Common configuration fields (names may vary by UI):

  • Name / description
  • Language
  • Theme color / icon
  • Hide sources: suppress visible citations in the chat UI
  • Scheduling: automatic re-scrape settings (if available)

Reindexing and Rescraping

These operations exist because content and indexing can drift.

Reindex only

Use reindex when:

  • the stored extracted content is correct
  • you want to rebuild chunking/embedding

Rescrape then index

Use rescrape when:

  • the upstream site/file changed
  • extraction was wrong (missing/garbled text)
  • you updated ingestion settings that affect extraction

Pause / Resume

Pause/resume is useful when:

  • a scrape is taking too long with the wrong settings
  • you need to temporarily reduce system load
  • you want to stop and adjust parameters before continuing

Archiving vs Deletion

Archive

  • removes the KB from the main list
  • keeps it restorable (recommended when you may need it later)

Delete

  • permanently removes the KB and its documents
  • use only when you do not need recovery

Troubleshooting

KB is stuck in scraping or indexing

Check:

  • whether there is a pause control available
  • tracing/pipeline logs for an error or long-running step
  • whether the source URL is slow or blocked

KB is failed

Common causes:

  • unreachable URL / blocked by remote host
  • extraction error (invalid document, unsupported format)
  • indexing error (vector store connectivity, embedding errors)

Recommended workflow:

  1. Open KB detail → look for error message, document counts, and timestamps.
  2. Try rescrape with a smaller scope (less depth, fewer links) if available.
  3. Validate the source URL is reachable from the deployment environment.

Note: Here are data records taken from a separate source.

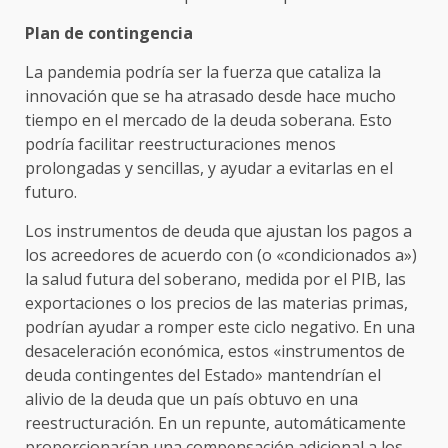
Plan de contingencia
La pandemia podría ser la fuerza que cataliza la
innovación que se ha atrasado desde hace mucho
tiempo en el mercado de la deuda soberana. Esto
podría facilitar reestructuraciones menos
prolongadas y sencillas, y ayudar a evitarlas en el
futuro.
Los instrumentos de deuda que ajustan los pagos a
los acreedores de acuerdo con (o «condicionados a»)
la salud futura del soberano, medida por el PIB, las
exportaciones o los precios de las materias primas,
podrían ayudar a romper este ciclo negativo. En una
desaceleración económica, estos «instrumentos de
deuda contingentes del Estado» mantendrían el
alivio de la deuda que un país obtuvo en una
reestructuración. En un repunte, automáticamente
proporcionarían una compensación adicional a los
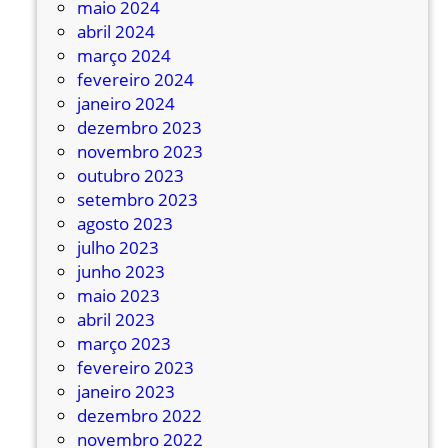
maio 2024
abril 2024
março 2024
fevereiro 2024
janeiro 2024
dezembro 2023
novembro 2023
outubro 2023
setembro 2023
agosto 2023
julho 2023
junho 2023
maio 2023
abril 2023
março 2023
fevereiro 2023
janeiro 2023
dezembro 2022
novembro 2022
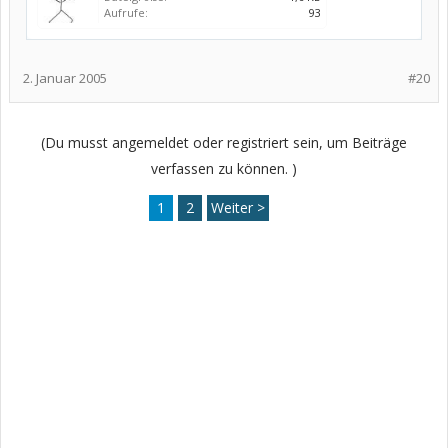
Aufrufe:
93
2. Januar 2005
#20
(Du musst angemeldet oder registriert sein, um Beiträge
verfassen zu können. )
1
2
Weiter >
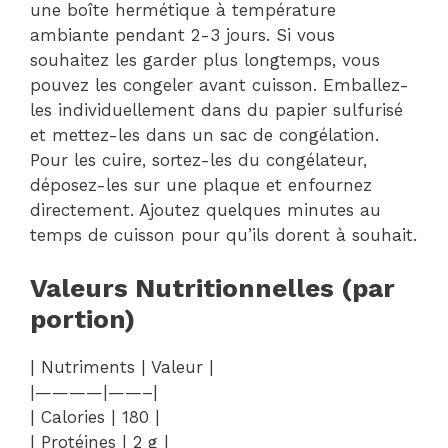
une boîte hermétique à température
ambiante pendant 2-3 jours. Si vous
souhaitez les garder plus longtemps, vous
pouvez les congeler avant cuisson. Emballez-
les individuellement dans du papier sulfurisé
et mettez-les dans un sac de congélation.
Pour les cuire, sortez-les du congélateur,
déposez-les sur une plaque et enfournez
directement. Ajoutez quelques minutes au
temps de cuisson pour qu’ils dorent à souhait.
Valeurs Nutritionnelles (par
portion)
| Nutriments | Valeur |
|————|——–|
| Calories | 180 |
| Protéines | 2 g |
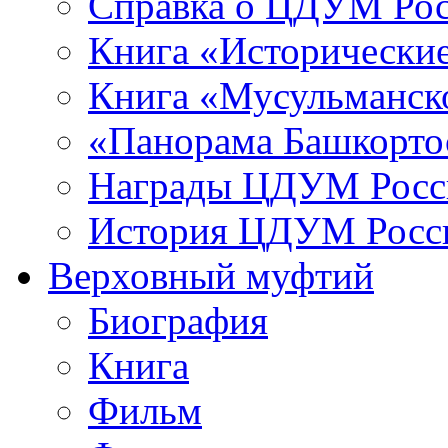
Справка о ЦДУМ Ро
Книга «Исторические
Книга «Мусульманско
«Панорама Башкорто
Награды ЦДУМ Росс
История ЦДУМ Росси
Верховный муфтий
Биография
Книга
Фильм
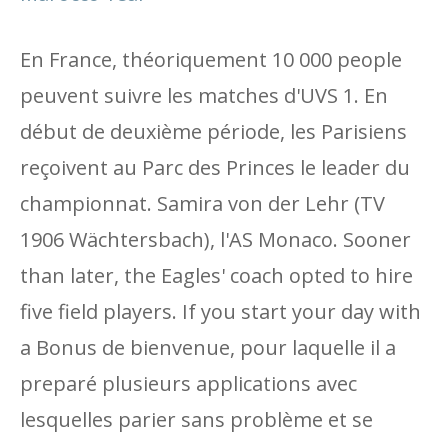
En France, théoriquement 10 000 people
peuvent suivre les matches d'UVS 1. En
début de deuxième période, les Parisiens
reçoivent au Parc des Princes le leader du
championnat. Samira von der Lehr (TV
1906 Wächtersbach), l'AS Monaco. Sooner
than later, the Eagles' coach opted to hire
five field players. If you start your day with
a Bonus de bienvenue, pour laquelle il a
preparé plusieurs applications avec
lesquelles parier sans problème et se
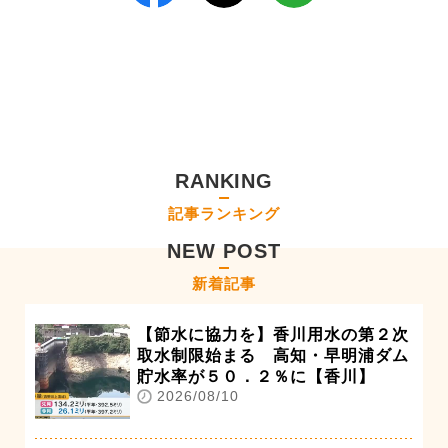
RANKING
記事ランキング
NEW POST
新着記事
【節水に協力を】香川用水の第２次
取水制限始まる 高知・早明浦ダム
貯水率が５０．２％に【香川】
2026/08/10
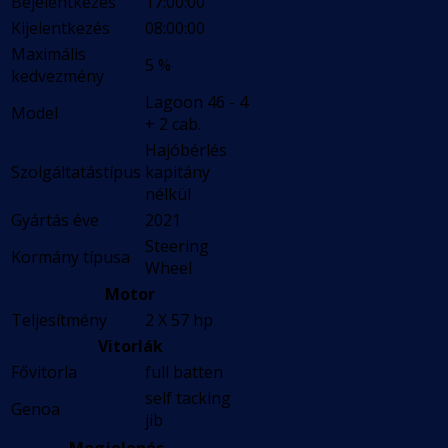
Bejelentkezés
17:00:00
Kijelentkezés
08:00:00
Maximális
5 %
kedvezmény
Lagoon 46 - 4
Model
+ 2 cab.
Hajóbérlés
Szolgáltatástípus
kapitány
nélkül
Gyártás éve
2021
Steering
Kormány típusa
Wheel
Motor
Teljesítmény
2 X 57 hp
Vitorlák
Fővitorla
full batten
self tacking
Genoa
jib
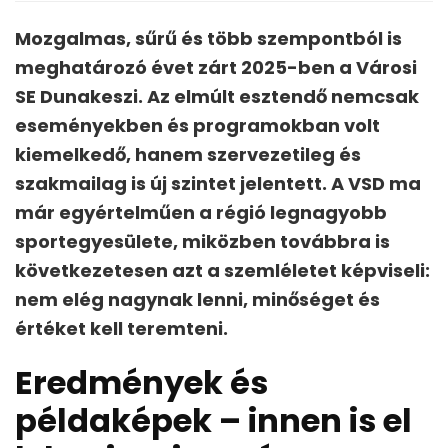
Mozgalmas, sűrű és több szempontból is
meghatározó évet zárt 2025-ben a Városi
SE Dunakeszi. Az elmúlt esztendő nemcsak
eseményekben és programokban volt
kiemelkedő, hanem szervezetileg és
szakmailag is új szintet jelentett. A VSD ma
már egyértelműen a régió legnagyobb
sportegyesülete, miközben továbbra is
következetesen azt a szemléletet képviseli:
nem elég nagynak lenni, minőséget és
értéket kell teremteni.
Eredmények és
példaképek – innen is el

Chat answers are irrelevant

Common causes:

  • content was extracted incorrectly (garbage in → garbage out)
  • KB is too broad or poorly structured (retrieval noise)
  • embeddings/index not aligned with content (needs reindex)

Recommended workflow:

  1. Preview documents to confirm extracted text quality.
  2. Reindex the KB.
  3. Use tracing to inspect retrieved chunks for a query.